Tips on Planting Onions in the Fall

Onions (Allium cepa) thrive in the cool weather, so if you live in a southern climate, fall planting is preferable for growing onions. As long as you have a sunny spot in your garden, you can start seeds or sets from September to December. If you grow onions from sets, they’ll be ready for a spring harvest.


Prepare the Soil

Onions and other allium like leeks, garlic and shallots require full sun and well-drained soil. The best soil for onions is nutrient rich with organic matter. If you have packed garden soil, consider a raised bed with 2-3 inches of compost tilled into the soil. Raised beds also have good drainage to prevent mold and fungus growth.

Your soil should also have a pH range of 6.0 to 6.5. You can test your soil at home of submit a sample to your states Department of Agriculture for analysis. If your soil is acidic, add lime to neutralize the acid before planting your onions.

Choose Onion Variety

For fall planting in a southern climate, choose short day onion varieties. Long day varieties are best for cooler, northern climates for growing in the summer. The following short day onions are recommended for fall planting:

  • Grano
  • Texas Supersweet
  • Granex or Vidalia
  • Candy
  • Evergreen Bunching

Planting Onion Seeds

If you’re planting onion seeds in the fall, you can start them from the middle of September to late in October. Follow these steps for planting your seeds:

  • Dig furrows about one-half-inch deep and 2-feet apart.
  • Sow the seeds 1-inch apart, or eight to 12 seeds for every foot.
  • Keep the soil moist to promote germination.
  • Thin the onion seedlings to about 3-inches apart when the onion stalks are pencil size.
  • Weed around your onions as needed. Applying organic mulch around your onions help control the weeds.
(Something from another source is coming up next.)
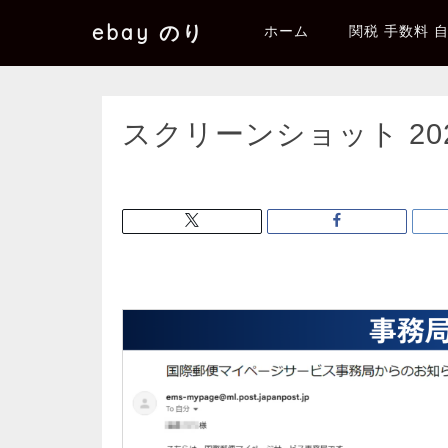
ebay のり
ホーム
関税 手数料 
スクリーンショット 2025-0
If you plant green onions, you’ll have plenty of scallions within one month. You can plant green bunching onions every couple of weeks right through the end of October for a continuous supply of green onions.

Planting Onion Sets

If you decide to plant onion sets for a spring harvest, dig your furrows in rows about 2-feet apart. Plant your onion bulbs about 1-inch deep. Allow the onion tops to just show through the soil. Water the onion bed regularly for the best bulb growth. Don’t allow the bulbs to sit in any standing water because it can cause the bulbs to get soft and rot.